Exploring data preparation issues facing modern companies

When a business employee touches a button to start off processes driven by validated, clean, well-integrated data all will work smoothly and seamlessly

The key to success with data is to get as many automated processes in place as possible, and the best place to start is by getting Spotless machine learning filters to validate, clean and integate the data before they enter your platform.

IBM has recently predicted that there will be 700,000 job vacancies for data scientists in 2020. Given that such a quantity of data experts simply doesn't exist the, two consequences of this are that experienced and well-qualified data scientists will demand higher salaries, and unqualified IT experts will try to do data science on the hoof, often after being cajoled into doing so by their bosses. Even so, there will be a massive shortfall of data science expertise.

One consequence of this is that any automated processes will become more critical to those organisations struggling with the challenges of big data. And given that data scientists spend 60-90% of their working lives on data cleaning tasks, and it is the most repetitive and tedious part of their job, this is an obvious area where when the preparation of big data can be automated.

Companies want to embrace clean data, but how to begin?

As the Spotless team of data scientists, our experience is that until a couple of years back the primary challenge with the companies we dealt with was to persuade them to use their big data at all. Skepticism abounded on every side about whether the big data were really as valuable as we were saying. And what we were actually saying is that if your company fail to use its big data, you will simply not exist in five years time, an observation we stand by, and one increasingly supported by similar statements from others. However, nowadays we never find our customers questioning the value of the data they have as everyone recognises that the losers in 2018 and beyond are going to be those who fail to use their big data to the maximum. And our customers now instinctively understand this.

We instead just have to explain how exactly they can use their data to stand out from their competitors, who will also be doing whatever they can to use their data. 62% of businesses are expected to use some form of machine learning on their data in order to maximise their value and do useful business stuff they couldn't do before. Until very recently machine learning was almost always feared by companies as something immensely complicated, beyond the capabilities and resources of their enterprise.

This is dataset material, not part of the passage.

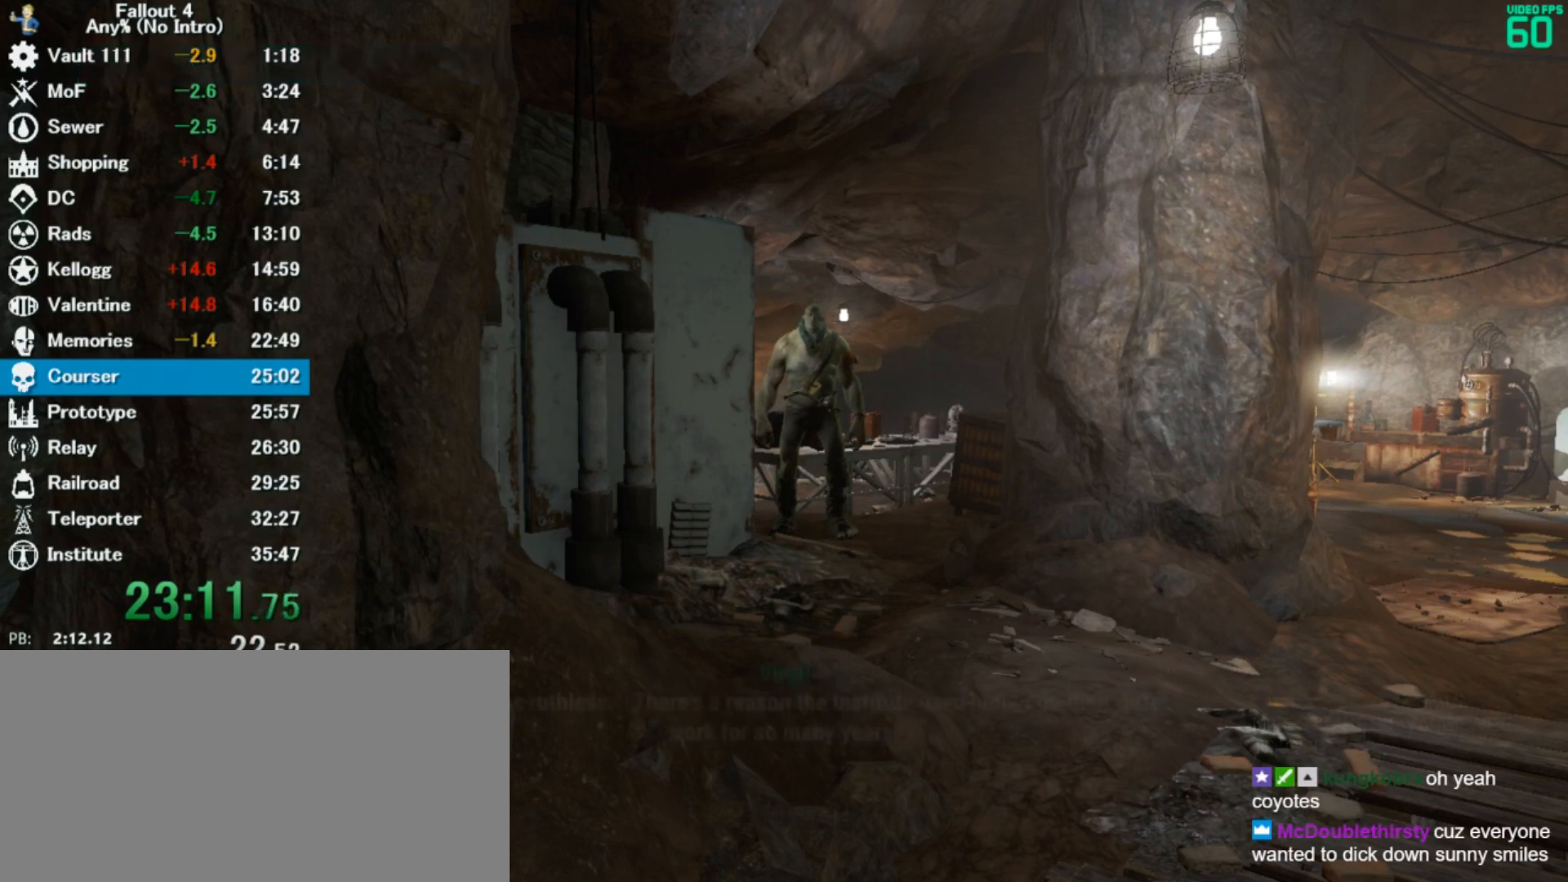
{"keys": ["down"], "mouse": [], "events": [[33, "down", "up"], [67, "4", "down"], [167, "4", "up"], [200, "down", "down"], [300, "down", "up"], [333, "4", "down"], [400, "4", "up"], [433, "down", "down"]]}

However, with Google this week making their online machine learning courses available to everyone few doubt that now is a great time to take the plunge and see how this set of techniques can help transform your company and keep it among the winners. Yet this can only be so when the data that underpin and power the machine learning are quality, validated data. Otherwise the data will merely undermine any attempt to implement the machine learning, which is only ever as good as the data which drive it. Data has been said to be the new oil, and just as oil powers aeroplanes, trucks and trains, so data power machine learning and artificial intelligence, but said data can only do so when they have been adequately refined, such as with the Spotless API solution.

At Spotless we use our own machine learning filters, which, like all machine learning, develop and grow and learn through their own experiences, in this case of processing data. However, we don't pretend to offer solutions to all your big data needs. All we can do is to validate and clean the data and then integrate the various data sets before they enter your data platforms to ensure an end product which can be said to have data quality in which you can trust.

The reality is that people use data for many things, from displaying a website to working out how much new stock a retailer needs to specifying how a car should be built. Yet the one thing that almost all businesses want from their data are sufficient big data analytics to be able to offer great reporting. We find this a useful benchmark in that data which are ready for analytics and reporting, processes which can themselves be done by using one of the many software analytic and/or reporting programmes available on the market, are likely to be clean and valid data.

The deceptiveness of clean looking data

However, merely because your Tableau software is not giving off lots of nulls and errors when you try to turn your data into their graphs for reporting is not a guarantee that your data are valid, clean and well-integrated. Deceptively clean-looking data can be far more dangerous to those companies which are new to exploiting their big data than really dirty looking, rogue data, obviously full of errors and inconsistencies. The latter just makes your Tableau software completely useless whereas the former appears to give you legitimate information which you then go and make extremely important decisions about your company or say about its marketing campaign based on. This is almost certain to result in complete disaster, wasting your company's valuable money, time and resources.

This problem can, and often is, exacerbated if the report the executive is reading appears to be good news. Internal bias means we all want our companies to be doing well and not badly and if we read information that we want to hear and naively believe that the data underpinning the news, and which have not been validated, are accurate, it is unlikely that we will question the erroneous report. So we at Spotless work to the rule that the only valid, clean, well-integrated data are those which have undergone a thorough cleansing process. It isn't the companies which use data which are going to survive the coming data but those who use validated and clean data.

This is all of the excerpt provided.